Testo fornito:
Non per me sola – Valeria Palumbo

SINTESI DEL LIBRO:
Sto seduta sui calcagni, con gli occhi su questa lapide che di più spoglie
non ce n’è.
Una voce alle spalle, sorda, perentoria:
«E smettila di piangere. La figlia del Manzini non piange».
«Ma io non sono riuscita a meritarmi di essere la figlia del Manzini.
Vorrei che lui non sapesse, che non avesse mai saputo, quanto poco m’è
riuscito trattenermi dal piangere; anzi quante lacrime ho perduto
vergognosamente».
Il babbo, accorrendo:
«Non è vero: non ti ho mai vista piangere».
«Perché ero con te. Finché ero con te».
«E questo non ti sembra sufficiente?».

Dati forniti:

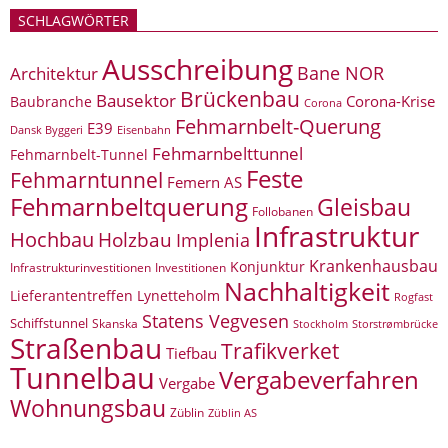
SCHLAGWÖRTER
Ausschreibung
Bane NOR
Architektur
Brückenbau
Bausektor
Corona-Krise
Baubranche
Corona
Fehmarnbelt-Querung
E39
Eisenbahn
Dansk Byggeri
Fehmarnbelttunnel
Fehmarnbelt-Tunnel
Feste
Fehmarntunnel
Femern AS
Fehmarnbeltquerung
Gleisbau
Follobanen
Infrastruktur
Hochbau
Holzbau
Implenia
Krankenhausbau
Konjunktur
Infrastrukturinvestitionen
Investitionen
Nachhaltigkeit
Lieferantentreffen
Lynetteholm
Rogfast
Statens Vegvesen
Schiffstunnel
Skanska
Storstrømbrücke
Stockholm
Straßenbau
Trafikverket
Tiefbau
Tunnelbau
Vergabeverfahren
Vergabe
Wohnungsbau
Züblin
Züblin AS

Compiti:
**a)** Stabilisci se ciascuna affermazione concorda con il testo fornito. Rispondi sì o no e riporta le parole decisive del testo. (i) La voce alle spalle afferma che la figlia del Manzini non piange. (ii) Il babbo dice di averla vista piangere spesso. (iii) Chi racconta sta in piedi davanti alla lapide.
**b)** Con quali due aggettivi il testo fornito descrive la voce che arriva alle spalle?

Soluzioni:
**a)**
(i) Sì: «E smettila di piangere. La figlia del Manzini non piange».
(ii) No: «Non è vero: non ti ho mai vista piangere».
(iii) No: «Sto seduta sui calcagni».

**b)** La voce è sorda e perentoria.